What makes this comic is the artwork. Kevin Pospisil’s art elevates this comic from a so-so concept to something that’s really fun to look at. His understanding of black and white, movement, and composition hits the nail on the head with every page.
“The Profits of Doom” with art from Mike Smith
This is a story following the exploits of would-be cultists that suck at life. Of the three comics this is probably the most well crafted simply because of the balance of writing and artwork. The dialog is well paced, fun, and interesting and so are the visuals! By the time I was done reading it I had a big grin on my face.
The only thing I can say in terms of room for improvement here is that drawing cloaked faceless figures is an easy way out of avoiding facial expressions. It would have been nice to see what some of the cultists actually looked like, especially given how much character is in the writing. But this is a very minor concern since I didn’t feel that Smith’s choices detracted from the comic – in fact plenty of character is delivered through the posing and hand gestures in spite of the facelessness so there you go!

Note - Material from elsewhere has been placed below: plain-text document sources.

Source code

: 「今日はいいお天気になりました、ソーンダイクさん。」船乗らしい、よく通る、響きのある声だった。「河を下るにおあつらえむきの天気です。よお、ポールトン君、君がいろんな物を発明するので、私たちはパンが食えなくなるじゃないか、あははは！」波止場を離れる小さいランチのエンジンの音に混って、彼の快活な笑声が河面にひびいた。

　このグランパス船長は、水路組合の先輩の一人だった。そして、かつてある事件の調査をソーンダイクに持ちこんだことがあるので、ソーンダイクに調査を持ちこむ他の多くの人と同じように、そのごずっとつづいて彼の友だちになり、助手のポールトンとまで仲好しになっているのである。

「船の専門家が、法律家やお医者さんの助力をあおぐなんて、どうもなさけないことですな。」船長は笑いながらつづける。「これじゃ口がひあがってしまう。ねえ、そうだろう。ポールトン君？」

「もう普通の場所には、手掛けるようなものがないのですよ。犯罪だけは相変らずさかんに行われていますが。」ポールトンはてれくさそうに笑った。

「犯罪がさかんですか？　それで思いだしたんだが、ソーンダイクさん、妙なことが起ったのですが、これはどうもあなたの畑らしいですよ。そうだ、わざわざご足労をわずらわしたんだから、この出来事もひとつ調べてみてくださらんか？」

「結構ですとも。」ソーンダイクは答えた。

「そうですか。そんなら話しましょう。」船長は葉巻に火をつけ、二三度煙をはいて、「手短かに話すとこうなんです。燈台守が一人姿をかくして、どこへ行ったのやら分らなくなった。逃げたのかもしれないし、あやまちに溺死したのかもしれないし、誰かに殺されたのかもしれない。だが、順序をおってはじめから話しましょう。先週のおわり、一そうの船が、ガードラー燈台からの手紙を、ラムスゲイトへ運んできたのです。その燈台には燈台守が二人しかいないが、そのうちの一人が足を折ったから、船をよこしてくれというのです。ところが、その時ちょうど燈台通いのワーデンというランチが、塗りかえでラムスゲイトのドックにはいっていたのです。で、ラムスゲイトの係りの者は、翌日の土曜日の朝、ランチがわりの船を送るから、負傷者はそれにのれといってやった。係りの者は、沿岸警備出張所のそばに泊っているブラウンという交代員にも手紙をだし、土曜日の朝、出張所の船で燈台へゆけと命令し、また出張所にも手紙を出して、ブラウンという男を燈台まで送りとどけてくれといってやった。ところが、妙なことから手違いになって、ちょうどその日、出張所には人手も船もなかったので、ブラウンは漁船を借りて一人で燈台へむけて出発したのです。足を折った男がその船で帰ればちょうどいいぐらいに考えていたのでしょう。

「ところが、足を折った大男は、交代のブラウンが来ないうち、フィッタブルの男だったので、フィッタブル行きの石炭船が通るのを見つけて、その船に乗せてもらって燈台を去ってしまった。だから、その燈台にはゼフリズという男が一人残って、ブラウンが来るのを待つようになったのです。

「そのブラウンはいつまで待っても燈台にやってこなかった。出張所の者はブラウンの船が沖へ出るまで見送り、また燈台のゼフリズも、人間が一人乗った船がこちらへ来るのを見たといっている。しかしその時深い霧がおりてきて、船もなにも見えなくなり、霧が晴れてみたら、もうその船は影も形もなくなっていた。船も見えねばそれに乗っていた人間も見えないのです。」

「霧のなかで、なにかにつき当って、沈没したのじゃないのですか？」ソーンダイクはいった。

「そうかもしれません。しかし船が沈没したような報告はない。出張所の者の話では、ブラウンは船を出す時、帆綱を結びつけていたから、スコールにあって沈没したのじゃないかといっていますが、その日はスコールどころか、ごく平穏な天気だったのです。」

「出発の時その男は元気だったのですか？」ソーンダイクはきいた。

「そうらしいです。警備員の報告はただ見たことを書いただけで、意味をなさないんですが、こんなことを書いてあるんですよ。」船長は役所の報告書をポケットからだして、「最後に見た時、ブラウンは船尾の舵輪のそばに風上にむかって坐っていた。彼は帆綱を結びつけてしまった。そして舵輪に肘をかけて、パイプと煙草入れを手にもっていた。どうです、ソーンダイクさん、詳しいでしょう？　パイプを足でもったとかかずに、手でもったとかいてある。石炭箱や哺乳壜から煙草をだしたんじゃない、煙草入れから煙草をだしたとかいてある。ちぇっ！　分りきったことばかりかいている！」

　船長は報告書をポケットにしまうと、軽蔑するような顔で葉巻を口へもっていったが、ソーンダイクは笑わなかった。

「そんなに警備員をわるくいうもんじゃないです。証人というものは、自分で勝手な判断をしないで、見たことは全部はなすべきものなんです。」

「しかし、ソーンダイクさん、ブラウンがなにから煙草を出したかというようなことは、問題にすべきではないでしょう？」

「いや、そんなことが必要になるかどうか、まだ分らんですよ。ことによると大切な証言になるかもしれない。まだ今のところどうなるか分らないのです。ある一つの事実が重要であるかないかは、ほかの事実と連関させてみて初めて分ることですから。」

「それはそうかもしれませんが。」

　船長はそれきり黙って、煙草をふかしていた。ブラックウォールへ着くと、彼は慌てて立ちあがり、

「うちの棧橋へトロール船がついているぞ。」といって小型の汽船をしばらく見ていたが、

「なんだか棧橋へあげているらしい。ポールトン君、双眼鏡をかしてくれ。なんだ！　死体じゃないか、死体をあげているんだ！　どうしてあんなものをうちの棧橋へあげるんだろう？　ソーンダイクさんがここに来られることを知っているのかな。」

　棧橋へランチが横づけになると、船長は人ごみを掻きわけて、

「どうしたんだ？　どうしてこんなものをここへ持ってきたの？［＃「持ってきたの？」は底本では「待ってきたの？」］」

This is a really strong start for Rob Jones. It’s clear he has some original ideas and the means to see them through. I’d like to see four to nine more books and then I’d say “okay lets go bigger!” Overall I’d say the writing plays it safe with this first issue but I don’t blame Jones for that. There’s always room for improvement but the taste of Papercuts and Ink Stains is a nice blend of humor and experimentation.